> **Text section**:
=-=-=-=-=

# From Daily Life Processes to Long-Term Health: Innovations in Measurement-Burst Designs

**Authors:** Sun Ah Lee, David Almeida

PMC · DOI: 10.1093/geroni/igaf122.822 · Innovation in Aging · 2025-12-31

## TL;DR

This paper explores how measurement-burst designs can track daily experiences and health changes over time, offering new insights into aging and well-being.

## Contribution

The paper introduces innovative applications of measurement-burst designs to study longitudinal developmental processes and health outcomes.

## Key findings

- Measurement-burst designs capture both short-term and long-term changes in psychosocial and health dynamics.
- Innovative modeling approaches reveal how daily experiences mediate health outcomes over decades.
- The symposium showcases practical applications across depression, stress, sleep, and aging.

=-=-=-=-=

> **Source material**:
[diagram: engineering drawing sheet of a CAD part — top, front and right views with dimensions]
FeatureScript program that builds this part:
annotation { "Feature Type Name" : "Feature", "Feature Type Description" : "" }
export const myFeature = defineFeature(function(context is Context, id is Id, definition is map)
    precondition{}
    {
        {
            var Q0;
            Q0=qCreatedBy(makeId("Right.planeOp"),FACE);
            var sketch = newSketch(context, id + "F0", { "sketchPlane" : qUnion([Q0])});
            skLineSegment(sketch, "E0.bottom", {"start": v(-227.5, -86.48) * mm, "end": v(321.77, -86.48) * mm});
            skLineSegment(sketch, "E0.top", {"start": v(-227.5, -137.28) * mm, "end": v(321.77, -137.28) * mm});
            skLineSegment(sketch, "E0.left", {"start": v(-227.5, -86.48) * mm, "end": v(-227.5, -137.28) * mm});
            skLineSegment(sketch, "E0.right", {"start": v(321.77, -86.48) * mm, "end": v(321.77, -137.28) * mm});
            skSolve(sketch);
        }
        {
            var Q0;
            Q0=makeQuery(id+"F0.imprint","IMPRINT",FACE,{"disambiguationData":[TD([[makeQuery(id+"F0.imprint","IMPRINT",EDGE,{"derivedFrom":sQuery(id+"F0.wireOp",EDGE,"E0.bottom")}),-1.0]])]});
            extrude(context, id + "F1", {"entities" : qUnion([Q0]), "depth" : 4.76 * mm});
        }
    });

=-=-=-=-=

> **Apply what you read**:
• A. Say whether each statement below agrees with the summary of measurement-burst designs. Answer yes or no for each, and quote the words of the summary that decide it.
(i) The paper lists Sun Ah Lee and David Almeida as its authors.
(ii) Measurement-burst designs capture only short-term changes.
(iii) The symposium shows practical applications in depression, stress, sleep, and aging.
• B. According to the summary of measurement-burst designs, which journal published the paper?
• C. Write the next part of the summary of measurement-burst designs, starting after its last bullet point.

> **Results for the exercise**:
• A.
(i) Yes: "Sun Ah Lee, David Almeida"
(ii) No: "capture both short-term and long-term changes in psychosocial and health dynamics"
(iii) Yes: "practical applications across depression, stress, sleep, and aging"

• B. Innovation in Aging.

• C.
## Abstract

Measurement-burst designs offer a nuanced approach for examining developmental processes by capturing both short-term dynamics and long-term changes in psychosocial experiences, behaviors, and health. Despite their unique capacity to assess changes across multiple temporal intervals, these designs remain underutilized, due in part to limited refinement of their methodological application. This symposium highlights innovative research questions and modeling approaches that leverage measurement-burst data to examine developmental changes in daily or momentary experiences and their implications for health and well-being across adulthood. Lee and Almeida use two bursts of daily diary and biomarker data to investigate the mediating role of daily affect dynamics in the longitudinal and bidirectional relationship between depressive symptoms and inflammation. Rush et al. use three bursts of daily diary data to examine longitudinal changes in daily stress reactivity over 20 years and its mediating role in linking declines in functional health and life satisfaction. Chai et al. use three bursts of ecological momentary assessments to evaluate the impact of a cognitive training intervention on longitudinal changes in daily subjective sleep and age. Witzel et al. use two bursts of daily diary data to explore age differences and longitudinal changes in the daily associations between positive experiences and physical symptoms. Almeida will discuss recent innovations and opportunities in measurement-burst designs and their potential to advance research on daily experiences and health across adulthood. This symposium demonstrates how measurement-burst approaches enhance our understanding of developmental changes across different timescales and provide insights into healthy aging. Measurement, Statistics, and Research Design Interest Group Sponsored Symposium

## Linked entities

- **Diseases:** depression (MONDO:0002050)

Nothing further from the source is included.